[July 1752]
Si je n'avais pas eu hier une terrible colique, accompagnée de violents maux de tête, je vous aurais remercié d'abord de la nouvelle édition de vos œuvres que j'ai reçue.
J'ai parcouru légèrement les nouvelles pièces que vous y avez mises, mais je n'ai pas été content de l'ordre des pièces, ni de la forme de l'édition; on dirait que ce sont les cantiques de Luther: & quant aux matières, tout est pêle-mêle.

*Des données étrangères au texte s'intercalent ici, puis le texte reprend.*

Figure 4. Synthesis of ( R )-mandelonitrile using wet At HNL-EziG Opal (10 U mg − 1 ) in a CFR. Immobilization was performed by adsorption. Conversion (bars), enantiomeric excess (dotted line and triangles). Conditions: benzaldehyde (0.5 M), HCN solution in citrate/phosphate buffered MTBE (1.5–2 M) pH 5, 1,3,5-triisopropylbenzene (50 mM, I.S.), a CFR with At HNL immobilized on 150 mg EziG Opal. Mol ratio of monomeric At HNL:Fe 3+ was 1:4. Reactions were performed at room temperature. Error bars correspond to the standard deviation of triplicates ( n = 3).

Je crois pour la commodité du public qu'il vaudrait mieux augmenter le nombre des volumes, grossir les caractères, et mettre ensemble ce qui convient ensemble, & séparer ce qui n'a pas de connexion. Voilà mes remarques, que je vous communique, car je suis très persuadé que nous n'en sommes pas à la dernière édition de vos œuvres. Vous tuerez & vos éditeurs & vos lecteurs avec vos coliques & vos évanouissements, & vous ferez, après notre mort, le panégyrique ou la satire de tous ceux avec lesquels vous vivez. Voilà ce que vous prophétise non pas Nostradamus, mais quelqu'un qui se connaît assez en maladies, & dont la profession est de se connaître en hommes. Je travaille dans mon trou à des choses moins brillantes & moins bien faites que celles qui vous occupent, mais qui m'amusent, & cela me suffit. J'espère d'apprendre dans peu que vous êtes guéri & de bonne humeur. Adieu.